## Exercise aim
Which lines below fall between the one containing "576 334 15719" and the one containing "118 251 30344"? Repeat them exactly, counting both of those lines, and add nothing else.
• • • •
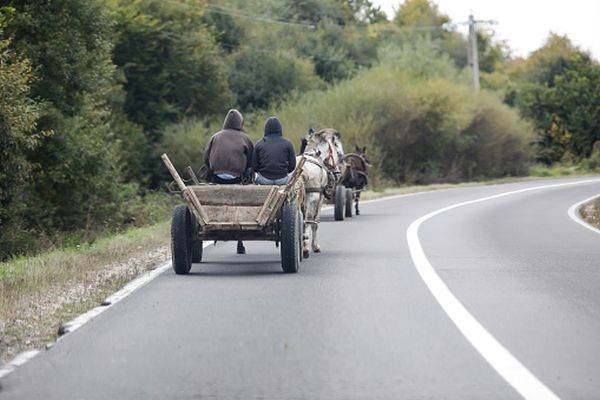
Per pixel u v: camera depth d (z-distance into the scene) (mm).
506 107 116250
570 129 133750
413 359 13805
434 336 15570
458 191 82812
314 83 126438
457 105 102250
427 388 12047
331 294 20500
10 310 18922
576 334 15719
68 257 28391
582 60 147625
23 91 42438
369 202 64938
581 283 22281
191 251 25406
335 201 45938
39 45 53875
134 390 12203
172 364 13727
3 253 46906
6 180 47031
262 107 124000
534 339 15266
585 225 43656
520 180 108375
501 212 53875
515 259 27844
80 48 55219
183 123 105750
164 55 106938
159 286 22172
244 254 29859
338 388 12117
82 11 55375
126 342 15469
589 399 11414
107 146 59906
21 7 53969
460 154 109688
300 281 22812
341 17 174375
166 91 106188
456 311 18062
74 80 55312
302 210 29062
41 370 13523
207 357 14164
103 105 94688
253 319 17484
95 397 11891
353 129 92875
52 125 54594
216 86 110125
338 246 32219
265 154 26656
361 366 13391
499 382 12320
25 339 16109
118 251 30344
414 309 18344
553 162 134500
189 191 24297
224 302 19609
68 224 58062
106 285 22422
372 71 108688
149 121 106625
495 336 15547
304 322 17078
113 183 60281
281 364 13602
• • • •
## Solution
576 334 15719
68 257 28391
582 60 147625
23 91 42438
369 202 64938
581 283 22281
191 251 25406
335 201 45938
39 45 53875
134 390 12203
172 364 13727
3 253 46906
6 180 47031
262 107 124000
534 339 15266
585 225 43656
520 180 108375
501 212 53875
515 259 27844
80 48 55219
183 123 105750
164 55 106938
159 286 22172
244 254 29859
338 388 12117
82 11 55375
126 342 15469
589 399 11414
107 146 59906
21 7 53969
460 154 109688
300 281 22812
341 17 174375
166 91 106188
456 311 18062
74 80 55312
302 210 29062
41 370 13523
207 357 14164
103 105 94688
253 319 17484
95 397 11891
353 129 92875
52 125 54594
216 86 110125
338 246 32219
265 154 26656
361 366 13391
499 382 12320
25 339 16109
118 251 30344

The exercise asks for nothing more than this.